- A vendor that handles the mailing of member identification (ID) cards reportedly sent out envelopes with patient information visible in the mailing window, which created a Tufts Health Plan data breach.
Tufts Medicare Preferred ID cards were sent out to Medicare Advantage members between December 11, 2017 and January 2, 2018, Tufts said in a statement. The error was discovered on January 18, 2018.
The Massachusetts-based health insurance company reported to OCR that 70,320 individuals may have been impacted.
Member names, addresses, and Tufts Health Plan member ID numbers were visible in the envelope window.
“We have consulted with experts in the legal and fraud areas, and we have determined that this situation presents a very low risk to any member’s personal information,” Tufts explained. “We have no indication that anyone other than the postal service would have been able to view the member ID number while the letter was in transit to the member.”
Tufts Health Plan members will not be responsible for any charges that potentially occur if member names or ID numbers “are used by another person to receive services covered by Tufts Health Plan,” the statement added.
Tufts said the error has been fixed at the vendor and that it is continuing to work with the vendor to prevent similar incidents from happening in the future.
“Our Customer Relations team has verification procedures in place to ensure that we will not provide confidential member information to anyone but the member or their authorized representative,” Tufts explained.
Unfortunately, mailing errors where sensitive information is visible through envelope windows is not a new occurrence and can also lead to expensive settlements.
Aetna reached a $17,161,200 settlement in January 2018 following a 2017 data breach from that potentially exposed the information of 12,000 individuals. Aetna sent letters in the mail where information about ordering prescription HIV drugs was clearly visible through the envelope's clear window.
“…the instructions for the recipient to fill their HIV medication prescription was plainly visible through the large-window section of the envelope,” the original lawsuit read. “Specifically, the visible portion of the letter clearly indicated that it was from Aetna, included a claims number and information for the addressee, and stated ‘[t]he purpose of this letter is to advise you of the options…Aetna health plan when filling prescriptions for HIV Medication…’”
Additionally, those letters were originally sent to in response to a settlement over a previous data privacy violation concern. Aetna had been sued in two separate class-action lawsuits in 2014 and 2015.
“Those lawsuits alleged that Aetna jeopardized the privacy of people taking HIV medications by requiring its insureds to receive their HIV medications through mail and not allowing them to pick up their medications in person at the pharmacy,” the 2017 lawsuit explained.
New York also reached a $1.15 million settlement with Aetna over the 2017 data exposure. New York Attorney General Eric Schneiderman explained in a statement that the HIV status of 2,460 New Yorkers was exposed in the incident.
“Through its own carelessness, Aetna blatantly violated its promise to safeguard members’ private health information,” Schneiderman said. “Health insurance companies handle personal health information on a daily basis and have a fundamental responsibility to be vigilant in protecting their members. We won’t hesitate to act to ensure that insurance companies live up to their responsibilities to the New Yorkers they serve.”
While investigating the 2017 mailing error, the New York AG office discovered another Aetna data breach.
Aetna sent 163 New Yorkers a mailing containing materials related to a research study regarding atrial fibrillation (AFib) on September 25, 2017, the AG office explained.
“Aetna’s mailing to members with AFib used envelopes that displayed the logo of the research study, ‘IMACT-AFIB,’ easily viewed by third parties – which could have been interpreted as indicating that the recipient member had an AFib diagnosis,” the statement read.
Whether healthcare organizations work with a vendor for external mailings to members and patients or they handle the mailings themselves, extreme care must be taken with PHI security. Covered entities and business associates need to ensure that appropriate safeguards are in place to prevent data in all forms from inadvertent exposure.

■ The task ■
Quote the Tufts Health Plan mailing breach report word for word, starting at the words "Unfortunately, mailing errors" and ending after the words "to expensive settlements.".

■ Entries supplied ■
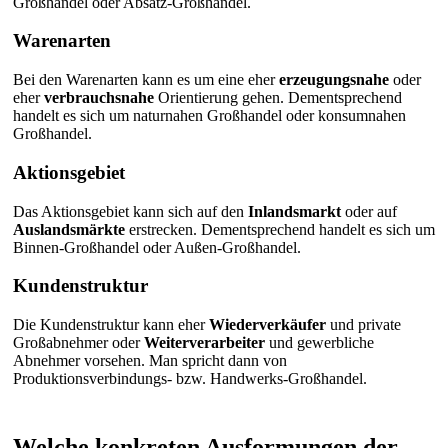
Großhandel oder Absatz-Großhandel.
Warenarten
Bei den Warenarten kann es um eine eher
erzeugungsnahe
oder
eher
verbrauchsnahe
Orientierung gehen. Dementsprechend
handelt es sich um naturnahen Großhandel oder konsumnahen
Großhandel.
Aktionsgebiet
Das Aktionsgebiet kann sich auf den
Inlandsmarkt
oder auf
Auslandsmärkte
erstrecken. Dementsprechend handelt es sich um
Binnen-Großhandel oder Außen-Großhandel.
Kundenstruktur
Die Kundenstruktur kann eher
Wiederverkäufer
und private
Großabnehmer oder
Weiterverarbeiter
und gewerbliche
Abnehmer vorsehen. Man spricht dann von
Produktionsverbindungs- bzw. Handwerks-Großhandel.
Welche konkreten Ausformungen der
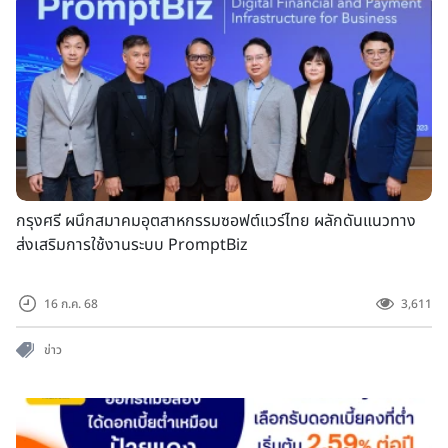
กรุงศรี ผนึกสมาคมอุตสาหกรรมซอฟต์แวร์ไทย ผลักดันแนวทาง
ส่งเสริมการใช้งานระบบ PromptBiz
16 ก.ค. 68
3,611
ข่าว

■ Answer below ■
Unfortunately, mailing errors where sensitive information is visible through envelope windows is not a new occurrence and can also lead to expensive settlements.